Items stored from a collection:
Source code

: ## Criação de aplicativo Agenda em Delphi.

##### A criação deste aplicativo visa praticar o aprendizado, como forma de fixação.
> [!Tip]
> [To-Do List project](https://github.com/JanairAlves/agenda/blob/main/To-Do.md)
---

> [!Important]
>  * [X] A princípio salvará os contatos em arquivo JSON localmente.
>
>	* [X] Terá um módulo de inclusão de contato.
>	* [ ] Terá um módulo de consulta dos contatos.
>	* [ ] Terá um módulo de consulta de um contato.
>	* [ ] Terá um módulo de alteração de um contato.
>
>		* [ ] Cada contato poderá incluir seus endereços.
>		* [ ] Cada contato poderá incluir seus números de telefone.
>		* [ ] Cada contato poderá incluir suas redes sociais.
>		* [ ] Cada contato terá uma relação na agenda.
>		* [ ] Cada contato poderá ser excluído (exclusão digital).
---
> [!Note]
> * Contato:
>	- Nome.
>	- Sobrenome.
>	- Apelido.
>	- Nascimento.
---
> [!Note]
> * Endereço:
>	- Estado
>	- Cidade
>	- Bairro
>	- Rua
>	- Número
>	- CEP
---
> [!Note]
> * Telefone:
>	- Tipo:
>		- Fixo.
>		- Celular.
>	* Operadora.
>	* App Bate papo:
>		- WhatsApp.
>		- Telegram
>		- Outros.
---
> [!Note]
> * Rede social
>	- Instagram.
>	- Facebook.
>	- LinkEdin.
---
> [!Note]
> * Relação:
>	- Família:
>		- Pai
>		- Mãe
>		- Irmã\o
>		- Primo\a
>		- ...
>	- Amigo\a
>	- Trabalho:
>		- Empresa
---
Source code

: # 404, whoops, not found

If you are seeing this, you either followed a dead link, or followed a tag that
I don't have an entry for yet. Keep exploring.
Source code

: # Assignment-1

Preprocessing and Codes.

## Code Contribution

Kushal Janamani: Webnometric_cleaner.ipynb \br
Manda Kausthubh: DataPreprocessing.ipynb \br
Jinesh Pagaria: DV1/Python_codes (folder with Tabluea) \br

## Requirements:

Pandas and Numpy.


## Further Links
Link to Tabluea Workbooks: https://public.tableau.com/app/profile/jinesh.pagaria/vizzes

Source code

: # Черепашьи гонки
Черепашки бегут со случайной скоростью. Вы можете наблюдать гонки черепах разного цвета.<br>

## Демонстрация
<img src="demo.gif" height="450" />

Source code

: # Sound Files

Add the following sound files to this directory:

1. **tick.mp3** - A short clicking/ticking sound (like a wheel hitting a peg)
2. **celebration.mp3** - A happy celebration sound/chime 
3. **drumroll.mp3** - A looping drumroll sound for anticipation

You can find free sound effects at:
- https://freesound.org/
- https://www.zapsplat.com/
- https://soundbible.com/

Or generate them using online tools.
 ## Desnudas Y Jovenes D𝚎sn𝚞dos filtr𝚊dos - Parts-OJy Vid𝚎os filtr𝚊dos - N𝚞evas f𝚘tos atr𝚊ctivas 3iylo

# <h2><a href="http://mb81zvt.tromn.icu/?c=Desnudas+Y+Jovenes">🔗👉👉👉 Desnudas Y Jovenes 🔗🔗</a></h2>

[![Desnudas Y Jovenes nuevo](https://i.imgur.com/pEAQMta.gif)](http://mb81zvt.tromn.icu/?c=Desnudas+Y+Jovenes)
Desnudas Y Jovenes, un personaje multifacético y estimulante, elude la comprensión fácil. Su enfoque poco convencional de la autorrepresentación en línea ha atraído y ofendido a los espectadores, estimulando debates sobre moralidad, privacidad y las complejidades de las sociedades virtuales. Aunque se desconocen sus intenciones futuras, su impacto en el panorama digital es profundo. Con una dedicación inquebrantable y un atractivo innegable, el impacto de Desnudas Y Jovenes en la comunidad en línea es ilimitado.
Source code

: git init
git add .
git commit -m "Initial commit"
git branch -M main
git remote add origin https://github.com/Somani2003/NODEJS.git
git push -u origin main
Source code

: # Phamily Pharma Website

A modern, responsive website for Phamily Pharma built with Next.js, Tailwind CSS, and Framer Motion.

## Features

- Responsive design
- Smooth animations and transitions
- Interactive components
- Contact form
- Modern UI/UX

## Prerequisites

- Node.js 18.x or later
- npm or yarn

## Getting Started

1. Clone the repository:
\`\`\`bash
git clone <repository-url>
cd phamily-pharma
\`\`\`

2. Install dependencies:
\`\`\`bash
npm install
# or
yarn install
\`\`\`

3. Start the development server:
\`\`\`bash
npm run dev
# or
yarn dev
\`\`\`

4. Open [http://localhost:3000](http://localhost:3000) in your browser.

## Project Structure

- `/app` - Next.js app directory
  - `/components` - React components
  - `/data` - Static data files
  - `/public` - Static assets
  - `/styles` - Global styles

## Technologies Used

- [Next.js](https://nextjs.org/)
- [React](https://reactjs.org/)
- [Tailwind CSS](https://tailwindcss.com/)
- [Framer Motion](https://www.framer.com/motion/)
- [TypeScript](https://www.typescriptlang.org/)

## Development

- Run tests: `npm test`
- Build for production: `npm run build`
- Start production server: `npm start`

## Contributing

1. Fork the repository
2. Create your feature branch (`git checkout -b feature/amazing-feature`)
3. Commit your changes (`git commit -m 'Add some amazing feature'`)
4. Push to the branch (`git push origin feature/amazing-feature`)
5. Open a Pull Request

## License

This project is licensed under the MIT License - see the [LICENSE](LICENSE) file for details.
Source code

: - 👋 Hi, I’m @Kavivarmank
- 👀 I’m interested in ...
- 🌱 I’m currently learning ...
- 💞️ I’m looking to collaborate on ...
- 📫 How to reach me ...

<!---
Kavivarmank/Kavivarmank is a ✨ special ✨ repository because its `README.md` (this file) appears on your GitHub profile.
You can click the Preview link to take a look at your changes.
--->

EXERCISE REQUIREMENTS: Pick out every line of the records that contains the word "consulta", and copy each one.

RESPONSE FOR THIS EXERCISE:
>	* [ ] Terá um módulo de consulta dos contatos.
>	* [ ] Terá um módulo de consulta de um contato.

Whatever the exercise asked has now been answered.